Released on February 2nd 1998, the album has already spawned the
singles, Temper Temper, Digital and Believe. "Digital" an innovative
collaboration of hip-hop and drum & bass featuring New York's hip-hop
meister KRS One. Released on October 30th, 1998, Digital charted
at no. 13 just as Goldie was packing his bags in preparation for
a US tour supporting the re-formed Jane's Addiction.
"Saturnz Return" is another double album, the first CD running 75
minutes over ten tracks including vocals once again by Diane Charlemagne,
and for the first time vocals by Goldie and a collaboration with
Noel Gallagher on "Temper Temper", whose screaming, distorted guitar
work will be featured on the album and as the second single from
the album, released on January 5th, 1998.
The second CCD features just one track entitled, "Mother", reflecting
yet another side of Goldie's music. Running for over an hour and
obviously autobiographical, this ambitious project was conceived
by Goldie singing all the instrumental parts into a tape recorder
and employing someone to score the music-including a 30-piece string
section for him, and it works.
The music could even be described as contemporary classical in its
form where the modern technology of loops, beats and electronic
sounds meets spoken words, celestial voices and full orchestra.
One could guess that Goldie was exorcising the demons of his past
on "Mother"; Goldie insists the record was like his childhood, full
of pain but like all music it comes from the soul, one usually has
to experience pain to attain joy.
Over the last three years Goldie has had his fingers in many piles.
Not only has his infamous Metalheadz imprint continued to release
cutting edge music, but he has also carried that sound world-wide.
Recent tours have included Australia, South America, the United
States and Japan to name but a few.
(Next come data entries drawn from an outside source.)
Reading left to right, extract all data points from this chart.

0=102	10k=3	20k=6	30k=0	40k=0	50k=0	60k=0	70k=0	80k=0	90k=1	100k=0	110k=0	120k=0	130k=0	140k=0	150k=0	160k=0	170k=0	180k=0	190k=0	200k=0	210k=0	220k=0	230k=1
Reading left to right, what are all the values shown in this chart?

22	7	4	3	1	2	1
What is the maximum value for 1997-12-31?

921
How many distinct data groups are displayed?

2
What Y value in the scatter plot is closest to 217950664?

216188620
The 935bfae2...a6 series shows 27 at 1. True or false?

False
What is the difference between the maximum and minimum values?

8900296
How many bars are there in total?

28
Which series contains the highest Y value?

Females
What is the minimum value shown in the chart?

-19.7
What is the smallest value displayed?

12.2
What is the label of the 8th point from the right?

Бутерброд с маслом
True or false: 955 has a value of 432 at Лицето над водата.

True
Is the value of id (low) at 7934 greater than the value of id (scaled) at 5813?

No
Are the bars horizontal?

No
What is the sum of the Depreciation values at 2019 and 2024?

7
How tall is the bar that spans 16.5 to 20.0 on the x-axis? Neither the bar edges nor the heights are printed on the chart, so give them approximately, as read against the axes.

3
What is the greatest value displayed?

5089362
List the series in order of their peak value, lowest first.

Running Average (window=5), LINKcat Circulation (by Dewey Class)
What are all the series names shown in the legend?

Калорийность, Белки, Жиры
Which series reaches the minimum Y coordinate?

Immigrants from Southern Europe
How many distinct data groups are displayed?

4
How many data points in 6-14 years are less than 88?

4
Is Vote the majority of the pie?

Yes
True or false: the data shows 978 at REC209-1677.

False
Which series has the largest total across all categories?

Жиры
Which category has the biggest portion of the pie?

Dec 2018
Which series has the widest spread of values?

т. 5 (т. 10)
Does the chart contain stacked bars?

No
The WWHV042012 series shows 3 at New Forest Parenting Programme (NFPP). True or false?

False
These dates have seen Goldie
performing alongside such artists as Beth Orton, Rage Against the
Machine, Bjork and many more.
He has also been busy on the remixing front, looking after cuts
for The Fugees, KRS one, Pat Methany, Black Grape, Slipknot, Garbage,
and Roni Size. Goldie has also re-touched a number of underground
anthems throughout the drum and bass circuit.
Recently Goldie has launched himself into the world of Television
and Movies. Starting with an hour long documentary on the like of
the Goldikus, filmed by Channel 4, this brilliant insight opened
up further roles and projects.
Goldie's first film role was in David Bowie's gritty northern gangland
flick "Everybody Loves The Sunshine". This led into a part in Guy
Ritchie's classic "Snatch", pen ultimately seeing Goldie appear
in "The World is Not enough", the latest film in the James Bond
saga. Over these three films Goldie worked alongside such actors
as Brad Pitt, Robert Carlyle, Robbie Coltrane, Denise Richards and
Vinnie Jones.
Recent TV appearances have seen Goldie featured on a huge number
of terrestrial and digital shows including: The Jo Whiley Show,
Shooting Stars, The Big Breakfast, Jumpers for Goalposts, Nevermind
the Buzzcocks and The Richard Blackwood Show.
Only last year saw the golden man grab the part of "Angel" by the
scruff of the neck and really shake up the resident" Eastenders".
Goldie will be appearing in "Eastenders" throughout this year, and
by the way his career is going, who knows where you'll see him next!!